Hospitals can discourage abortions by requiring patients to stay overnight for what can be an outpatient procedure, thus making it more inconvenient and more expensive; by requiring consultation with several other physicians or social workers; by allowing only “therapeutic abortions”; by requiring consent forms from several persons other than the woman herself. It is impossible to determine how many Texas hospitals use these kinds of tactics and whether or not they are used specifically to make it difficult for the procedure to be performed in that institution.

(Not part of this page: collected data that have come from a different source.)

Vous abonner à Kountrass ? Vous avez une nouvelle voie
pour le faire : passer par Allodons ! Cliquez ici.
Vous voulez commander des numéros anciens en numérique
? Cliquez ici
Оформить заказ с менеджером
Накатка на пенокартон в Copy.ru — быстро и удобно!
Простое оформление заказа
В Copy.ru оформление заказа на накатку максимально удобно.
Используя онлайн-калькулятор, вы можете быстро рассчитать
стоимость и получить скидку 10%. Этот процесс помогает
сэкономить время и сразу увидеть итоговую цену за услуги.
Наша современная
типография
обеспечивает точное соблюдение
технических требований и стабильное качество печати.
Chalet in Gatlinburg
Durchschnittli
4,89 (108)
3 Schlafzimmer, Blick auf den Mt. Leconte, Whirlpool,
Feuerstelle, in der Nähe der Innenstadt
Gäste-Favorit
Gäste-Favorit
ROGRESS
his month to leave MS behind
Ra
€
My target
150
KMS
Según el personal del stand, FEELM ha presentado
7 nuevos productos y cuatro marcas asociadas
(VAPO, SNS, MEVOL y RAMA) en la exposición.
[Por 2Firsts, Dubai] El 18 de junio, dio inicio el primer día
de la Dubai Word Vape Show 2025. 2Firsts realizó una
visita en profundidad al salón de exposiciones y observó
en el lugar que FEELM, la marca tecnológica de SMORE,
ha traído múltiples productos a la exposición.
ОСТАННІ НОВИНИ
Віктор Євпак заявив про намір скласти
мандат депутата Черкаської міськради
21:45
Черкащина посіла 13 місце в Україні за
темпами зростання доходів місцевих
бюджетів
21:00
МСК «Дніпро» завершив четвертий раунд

Public hospitals are one example. There is or has been controversy in every Texas city over abortion policies of publicly supported hospitals. These hospitals are financed by tax money for the health care of all the people of the area, especially the indigent. Many who are on Medicaid or who are just above the poverty line use the public hospital as their sole source of health care. Public hospitals generally have outpatient clinics where patients can receive treatment for ailments which do not require hospitalization. Public outpatient facilities for abortion, however, are rare, if not non-existent.

The Austin city manager has refused to allocate money for abortion equipment despite endorsement of the request by the Brackenridge ob-gyn staff. In Houston, Jefferson Davis Hospital began providing abortion facilities for Medicaid patients in September 1973. At Dallas’ Parkland, one source says that fewer abortions are being performed now than were done before the Supreme Court decision. Fort Worth’s John Peter Smith Hospital allows abortions under certain conditions. Some groups are considering lawsuits against Texas public hospitals in an attempt to force them to provide abortions. State Representative Sarah Weddington says that several national suits are pending which may give courts precedent from which to work.

Meanwhile, hospitals across the state have policies which range from comparative permissiveness to complete prohibition. In general Texas hospitals which allow abortions at all require that it be done on an inpatient basis. Most ask for at least one consultation, and one prefers as many as four. All hospitals require the consent of the woman and of her husband (including common-law), or of her parent or guardian if she is under 18. On the other hand, only two responding hospitals stated that they require counseling.

THE CLINICS

The emergence of free-standing (not connected with a hospital) abortion clinics in Texas is a response to the fact that private doctors do not perform and hospitals do not accommodate significant numbers of abortion patients. In order to fill the need, clinics, which provide legal, reasonably safe abortions for large numbers of women, have begun to take hold in Texas.